A Survey on Large Language Model Acceleration based on KV Cache Management

• URL
• [Submitted on 27 Dec 2024 (v1), last revised 2 Jan 2025 (this version, v2)]
• Haoyang Li, Yiming Li, Anxin Tian, Tianhao Tang, Zhanchao Xu, Xuejia Chen, Nicole Hu, Wei Dong, Qing Li, Lei Chen
• Large Language Models (LLMs) have revolutionized a wide range of domains such as natural language processing, computer vision, and multi-modal tasks due to their ability to comprehend context and perform logical reasoning. However, the computational and memory demands of LLMs, particularly during inference, pose significant challenges when scaling them to real-world, long-context, and real-time applications. Key-Value (KV) cache management has emerged as a critical optimization technique for accelerating LLM inference by reducing redundant computations and improving memory utilization. This survey provides a comprehensive overview of KV cache management strategies for LLM acceleration, categorizing them into token-level, model-level, and system-level optimizations. Token-level strategies include KV cache selection, budget allocation, merging, quantization, and low-rank decomposition, while model-level optimizations focus on architectural innovations and attention mechanisms to enhance KV reuse. System-level approaches address memory management, scheduling, and hardware-aware designs to improve efficiency across diverse computing environments. Additionally, the survey provides an overview of both text and multimodal datasets and benchmarks used to evaluate these strategies. By presenting detailed taxonomies and comparative analyses, this work aims to offer useful insights for researchers and practitioners to support the development of efficient and scalable KV cache management techniques, contributing to the practical deployment of LLMs in real-world applications.

More reading:

Multiple system ML readings

• [Scheduling] Chunked Prefill (OSDI’24): This is perhaps the most widely adopted scheduling policy in today’s LLM serving systems, which proposes a simple, straightforward idea but works very well. Since it is optimized from Continuous Batching (OSDI’22).
• [Disaggregated Serving] Splitwise (ISCA’24) / DistServe (OSDI’24): These two papers share a similar idea, separating prefill/decode across different nodes based on stage-specific characteristics.
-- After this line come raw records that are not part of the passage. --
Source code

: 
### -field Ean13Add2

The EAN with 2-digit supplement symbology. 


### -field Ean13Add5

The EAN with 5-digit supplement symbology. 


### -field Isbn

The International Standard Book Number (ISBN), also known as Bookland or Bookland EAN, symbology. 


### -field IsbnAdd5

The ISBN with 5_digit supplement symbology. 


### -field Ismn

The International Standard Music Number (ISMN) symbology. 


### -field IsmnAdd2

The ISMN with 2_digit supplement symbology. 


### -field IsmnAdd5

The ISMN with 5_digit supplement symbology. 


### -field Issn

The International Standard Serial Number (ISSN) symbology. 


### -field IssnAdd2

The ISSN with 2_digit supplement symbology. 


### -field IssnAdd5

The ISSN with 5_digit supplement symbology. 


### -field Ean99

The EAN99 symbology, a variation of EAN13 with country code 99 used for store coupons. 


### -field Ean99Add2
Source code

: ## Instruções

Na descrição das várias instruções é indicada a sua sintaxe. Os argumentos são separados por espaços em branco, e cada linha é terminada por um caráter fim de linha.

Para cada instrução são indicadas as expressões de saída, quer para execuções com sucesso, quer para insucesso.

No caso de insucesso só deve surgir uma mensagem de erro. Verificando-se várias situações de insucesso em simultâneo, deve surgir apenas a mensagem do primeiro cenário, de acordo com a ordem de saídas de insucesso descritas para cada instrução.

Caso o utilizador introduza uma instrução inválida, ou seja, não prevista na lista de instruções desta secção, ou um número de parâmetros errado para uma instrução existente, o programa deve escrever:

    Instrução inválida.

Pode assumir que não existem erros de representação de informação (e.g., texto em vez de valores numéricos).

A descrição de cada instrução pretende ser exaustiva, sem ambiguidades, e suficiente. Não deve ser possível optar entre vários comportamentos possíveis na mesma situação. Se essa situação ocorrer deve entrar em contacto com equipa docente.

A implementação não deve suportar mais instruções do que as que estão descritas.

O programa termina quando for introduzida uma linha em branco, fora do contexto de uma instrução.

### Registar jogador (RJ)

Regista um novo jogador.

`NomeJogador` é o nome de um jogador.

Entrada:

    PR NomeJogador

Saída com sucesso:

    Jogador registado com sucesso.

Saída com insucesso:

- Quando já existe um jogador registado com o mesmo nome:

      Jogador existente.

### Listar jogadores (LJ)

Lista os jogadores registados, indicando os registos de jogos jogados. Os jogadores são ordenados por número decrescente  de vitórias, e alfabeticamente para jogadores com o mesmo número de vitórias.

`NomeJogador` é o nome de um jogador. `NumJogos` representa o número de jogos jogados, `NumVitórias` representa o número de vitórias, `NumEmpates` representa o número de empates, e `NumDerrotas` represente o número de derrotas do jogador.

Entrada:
These are also intuitive ideas and are being merged into vLLM.
• [KV Cache, Tooling] SGLang (NIPS’24): It is a widely used serving framework, an alternative to vLLM. Or, it is more like a programming language tailored to LLM application developers, greatly simplifying the code they need to write. At the core of it is RadixAttention designed for efficient KV cache reuse.
• [Disaggregated Serving] Helix (ASPLOS’25): This proposes an optimized LLM sharding strategy in a heterogenous cluster to achieve optimal resource allocation.- Disaggregated Serving] ServerlessLLM (OSDI’24): This proposes an efficient live migration of LLM inference on the cloud without losing efficiency.
• [Scheduling] SJF (NIPS’24): This proposes a statistics-based online algorithm to approximate shortest-job-first scheduling in online LLM inference.
• [Offloading] FlexGen (ICML’23): This proposes the first offloading strategy specifically for inference systems.